Prosigue el texto sobre la historia de la deuda pública de España a partir de su última oración.

## DOCUMENTO FUENTE

■ ■ ■ ■

Echando la vista hacia atrás en la doliente historia económica de España, el hito negativo se encuentra en 1880, cuando la deuda pública del país quedó contabilizada, según datos del FMI, que comienzan ese año, en un 161,72% del PIB. El siguiente pico de deuda llegó, por su parte, en 1902 con una cifra equivalente al 123,61% del PIB en ese momento. Se venía de los tiempos de la ‘leyenda negra’ de la deuda española.
España se adentraba en el siglo XIX presa de varios conflictos bélicos. Si las guerras contra Francia y contra Gran Bretaña en la última década del XVIII menguaron las arcas, la inmediata Guerra de la Independencia (1808-1814) terminó de golpear al país. Al mismo tiempo la pérdida de las colonias en América en el primer cuarto del siglo dejó a la Hacienda española sin los metales preciosos de lo que tanto había tirado siglos atrás. Es en esta tesitura cuando llega al trono Fernando VII y decide un repudio de las deudas contraídas por España. Una postura la del monarca absolutista que chocará con la de los futuros Gobiernos liberales, que intentarán pagarla a través de arreglos -ahora reestructuraciones- que no siempre se llevaron a cabo por pura imposibilidad y que escondían impagos parciales.

■ ■ ■ ■

## INFORMACIÓN REGISTRADA
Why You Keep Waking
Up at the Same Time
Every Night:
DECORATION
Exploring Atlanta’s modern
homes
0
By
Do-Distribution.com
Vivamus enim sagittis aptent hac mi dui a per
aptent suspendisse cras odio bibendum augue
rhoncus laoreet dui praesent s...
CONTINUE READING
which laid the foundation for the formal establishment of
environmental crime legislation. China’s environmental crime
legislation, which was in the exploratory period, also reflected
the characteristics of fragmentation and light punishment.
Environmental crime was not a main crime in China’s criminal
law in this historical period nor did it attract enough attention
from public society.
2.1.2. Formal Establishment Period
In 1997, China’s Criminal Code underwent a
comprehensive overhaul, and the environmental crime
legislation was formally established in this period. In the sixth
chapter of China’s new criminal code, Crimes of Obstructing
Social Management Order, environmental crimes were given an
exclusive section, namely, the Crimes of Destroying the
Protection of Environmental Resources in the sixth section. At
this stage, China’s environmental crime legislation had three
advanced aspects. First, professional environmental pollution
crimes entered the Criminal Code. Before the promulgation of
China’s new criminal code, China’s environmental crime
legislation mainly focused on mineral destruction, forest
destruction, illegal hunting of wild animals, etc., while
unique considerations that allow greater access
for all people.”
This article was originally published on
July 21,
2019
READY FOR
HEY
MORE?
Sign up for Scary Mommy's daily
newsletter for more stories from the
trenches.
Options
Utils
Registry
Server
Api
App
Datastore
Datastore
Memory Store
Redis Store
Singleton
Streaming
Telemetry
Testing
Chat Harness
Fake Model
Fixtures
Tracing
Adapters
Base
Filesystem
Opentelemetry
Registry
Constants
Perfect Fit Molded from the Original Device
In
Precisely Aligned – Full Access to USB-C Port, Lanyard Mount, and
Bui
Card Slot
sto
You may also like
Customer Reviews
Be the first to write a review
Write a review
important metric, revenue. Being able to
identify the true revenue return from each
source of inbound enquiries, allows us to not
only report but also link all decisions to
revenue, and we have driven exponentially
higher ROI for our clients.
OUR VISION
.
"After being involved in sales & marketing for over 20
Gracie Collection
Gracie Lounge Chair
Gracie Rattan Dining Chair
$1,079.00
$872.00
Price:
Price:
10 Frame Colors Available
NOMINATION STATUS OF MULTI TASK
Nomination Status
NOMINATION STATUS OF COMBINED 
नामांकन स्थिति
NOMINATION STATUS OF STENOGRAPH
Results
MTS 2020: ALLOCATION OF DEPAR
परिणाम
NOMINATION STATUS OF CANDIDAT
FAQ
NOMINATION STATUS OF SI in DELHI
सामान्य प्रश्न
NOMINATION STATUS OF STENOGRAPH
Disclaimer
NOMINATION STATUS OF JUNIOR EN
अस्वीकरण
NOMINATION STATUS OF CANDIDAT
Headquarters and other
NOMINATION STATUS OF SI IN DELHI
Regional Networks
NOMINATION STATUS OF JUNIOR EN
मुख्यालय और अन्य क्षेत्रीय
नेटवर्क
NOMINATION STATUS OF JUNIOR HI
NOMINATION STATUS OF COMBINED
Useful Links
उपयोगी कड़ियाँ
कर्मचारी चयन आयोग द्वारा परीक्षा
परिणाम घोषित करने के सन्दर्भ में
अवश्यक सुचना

■ ■ ■ ■

## RESPUESTA
Pese a las reformas posteriores y las buenas intenciones de ministros de Hacienda como Juan Bravo Murillo en 1851, España era incapaz de cumplir con sus acreedores. Esto le cerraba las puertas de la financiación en las bolsas de valores extranjeras y encarecía enormemente el interés de las sucesivas emisiones. Los continuos arreglos -unilaterales por parte del Estado- chocaban unos con otros mientras el país se endeudaba con conflictos internos como la primera Guerra Carlista (1833-1839) y con políticas como una expansión frenética del ferrocarril. No ayudaba una alocada inestabilidad política con todo pelaje de Gobiernos que acabó con el Sexenio Democrático o Revolucionario (1868-1874) y la I República. Mientras unos Ejecutivos intentaban reestructurar la deuda, otros (el del Bieno Progresista de 1856 a 1858 y otros del Sexenio) contrataron grandes empréstitos con el exterior, como señala en un estudio el catedrático económico Francisco Comín. Los diferentes titular de Hacienda se veían en una tesitura de dedicar un tercio del presupuesto a pagar deuda pública.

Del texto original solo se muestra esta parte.